- _Excerpt provided_:
* * * * *
California's 'Open Access' Fiber Broadband Plan Is Making Telecom Giants Like AT&T Nervous
from the do-not-pass-go,-do-not-collect-$200 dept
Back in 2009, the FCC funded a Harvard study that concluded (pdf) that open access broadband networks (letting multiple ISPs come in and compete over a central, core network) resulted in lower broadband prices and better service in numerous locations worldwide. Of course when the Obama FCC released its “National Broadband Plan” back in 2010, this realization (not to mention an honest accounting of the sector’s limited competition) was nowhere to be found. Both parties ignored the data and instead doubled down on our existing national telecom policy plan: letting AT&T, Verizon, and Comcast do pretty much whatever they’d like. Something, of course, taken to ridiculous new heights during the Trump era.
Since then, “open access” has become somewhat of a dirty word in telecom policy, and even companies like Google Fiber — which originally promised to adhere to the concept on its own network before quietly backpedaling — are eager to pretend the idea doesn’t exist. Why? Because having ISPs compete in layers over a centralized network may improve service, boost speeds, and reduce prices (see: this community-run network in Ammon, Idaho), but it would eat into the revenues of the regional monopolies bone-grafted to our intelligence gathering apparatus, and you simply can’t have that.
* * * * *
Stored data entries
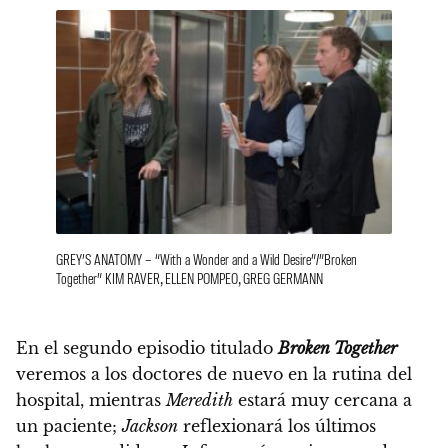
GREY’S ANATOMY – “With a Wonder and a Wild Desire”/”Broken
Together” KIM RAVER, ELLEN POMPEO, GREG GERMANN
En el segundo episodio titulado
Broken Together
veremos a los doctores de nuevo en la rutina del
hospital, mientras
Meredith
estará muy cercana a
un paciente;
Jackson
reflexionará los últimos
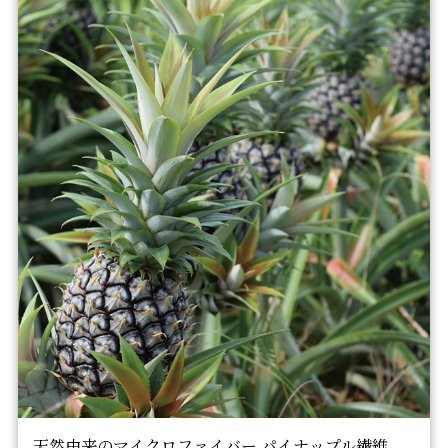
天然由来のマイクロファイバー パイナップル繊維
* * * * *
Answer these from the article on California's open access fiber broadband plan:
(a) Which agency funded the 2009 Harvard study on open access broadband networks?
(b) In what year did the Obama FCC release its "National Broadband Plan"?
(c) Where is the community-run network cited as an example located?

- _Task output_:
(a) The FCC
(b) 2010
(c) Ammon, Idaho